Wednesday, September 09, 2009

Man Booker prize shortlist pits veteran Coetzee against bookies' favourite Mantel
Heavy-hitting trio of Hilary Mantel, AS Byatt and Sarah Waters are joined on Man Booker shortlist by JM Coetzee, who could become first author ever to win a Booker hat-trick
Alison Flood ,guardian.co.uk, Tuesday 8 September 2009

Booker rivals ... JM Coetzee and Hilary Mantel. Photographs: AFP/Rex
JM Coetzee could become the first author ever to win a hat-trick of Man Booker prizes, after his latest novel Summertime was this morning shortlisted for the literary award.
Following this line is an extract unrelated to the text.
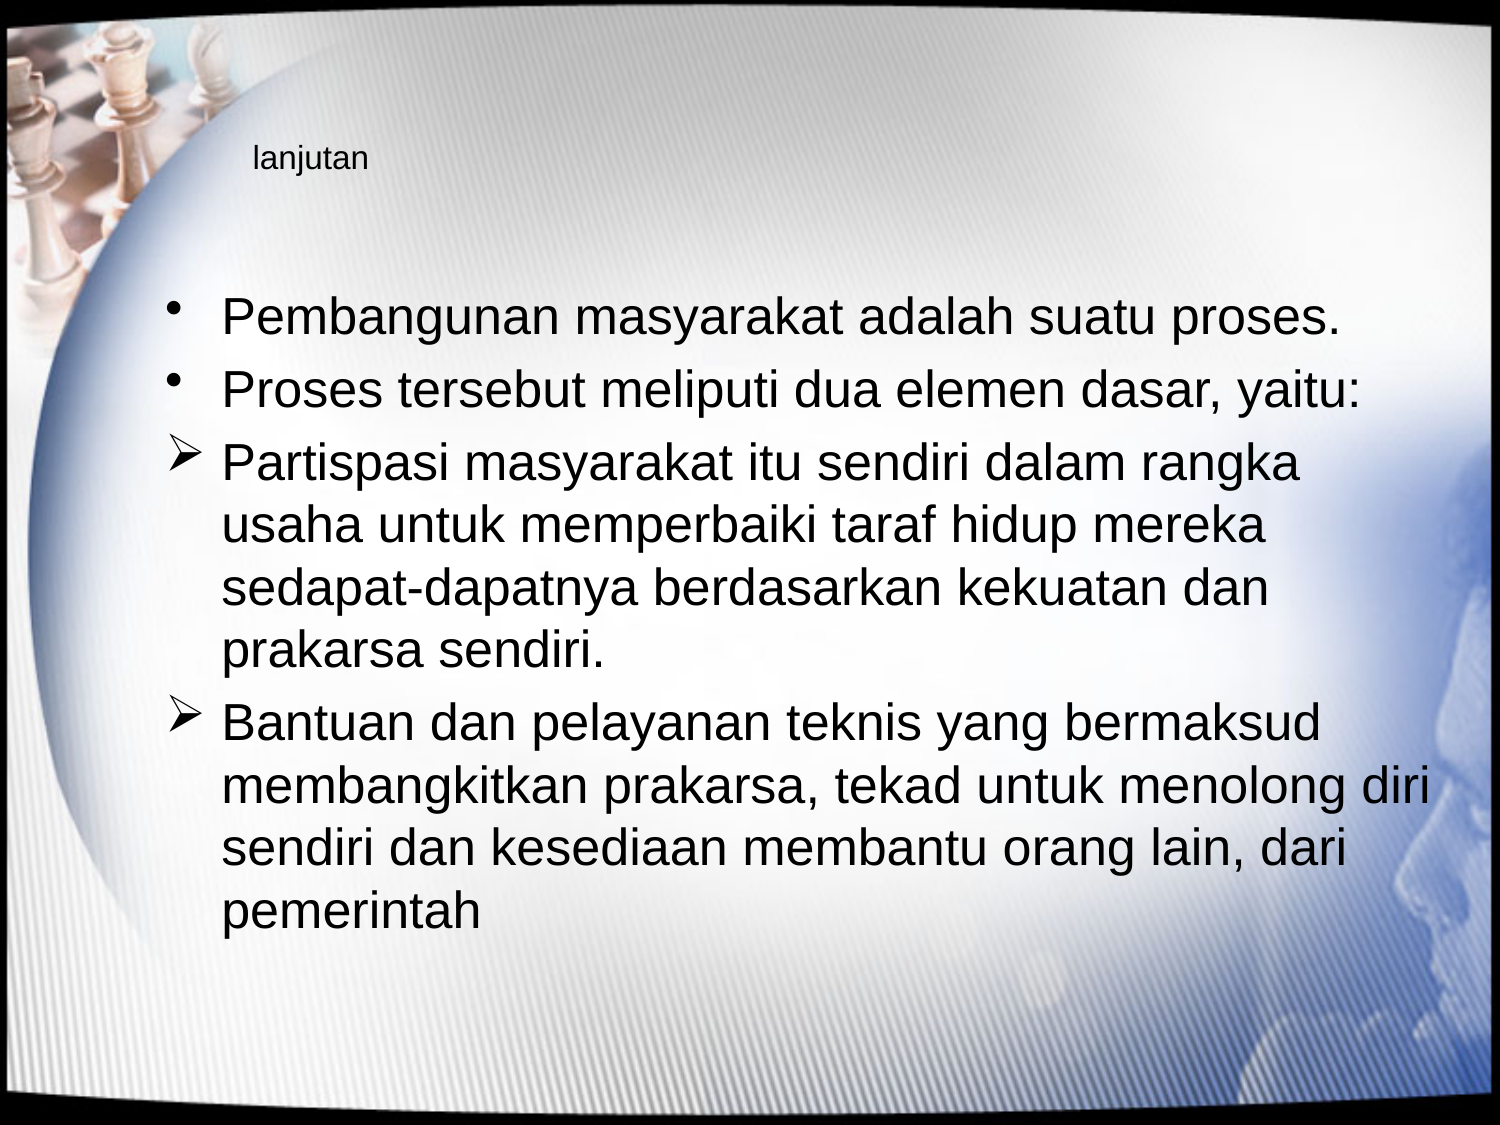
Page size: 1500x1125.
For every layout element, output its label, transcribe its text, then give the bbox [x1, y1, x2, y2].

picture [0, 0, 1500, 1125]
title lanjutan [237, 62, 1451, 251]
list Pembangunan masyarakat adalah suatu proses. Proses tersebut meliputi dua elemen dasar, yaitu: Partispasi masyarakat itu sendiri dalam rangka usaha untuk memperbaiki taraf hidup mereka sedapat-dapatnya berdasarkan kekuatan dan prakarsa sendiri. Bantuan dan pelayanan teknis yang bermaksud membangkitkan prakarsa, tekad untuk menolong diri sendiri dan kesediaan membantu orang lain, dari pemerintah [149, 274, 1451, 1026]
In a lineup with a strong focus on historical fiction, favourite Hilary Mantel also made the final six, alongside Sarah Waters, but perennial Booker bridesmaids Colm Tóibín (who has been shortlisted twice before) and acclaimed Irish novelist William Trevor (shortlisted four times) failed to make the cut.
Surprise longlist selection Me Cheeta, James Lever's "memoir" of the chimp who starred in the Tarzan films, was also overlooked.
Instead, the panel of judges, chaired by James Naughtie, plumped for another former winner of the prize, AS Byatt. Byatt won the Booker in 1990 for Possession, and is in the running this time for The Children's Book, set at the turn of the 20th century and centring on a "successful authoress of magical tales" for children.

Claire Armitstead, literary editor of the Guardian, introduces a discussion about this year's Man Booker shortlist. Link to this audio

Coetzee, the first author to win the Booker prize twice – for Life and Times of Michael K and Disgrace - is shortlisted for the third volume in his trilogy of fictionalised memoir that began with Boyhood and Youth. Summertime tells the story of an English biographer, writing a book about the late author John Coetzee.

But Coetzee will be facing tough competition if he wants to win the prize a record third time: Mantel's Wolf Hall, a piece of historical fiction set in the court of Henry VIII and centring on the character of Thomas Cromwell, has been so heavily backed by literary punters that its selection will cost the bookies dear. William Hill said yesterday that it hoped the judges would leave the book off the shortlist. "95% of the bets we have taken so far have been for Wolf Hall, so we would be delighted to see it fail to get on the shortlist, but I fear it will be there, having already been backed from 8/1 to 6/4 - and I have no doubt that it will become the hottest favourite ever to win the award, and the first book to be odds-on to do so," said spokesman Graham Sharpe. "It could become our first ever six-figure payout if it wins."
Waters, meanwhile, twice shortlisted for the Booker and the Orange prize, could find that this is her lucky year: her ghost story The Little Stranger, set in post-war Warwickshire, is far and away the bestselling novel on the longlist.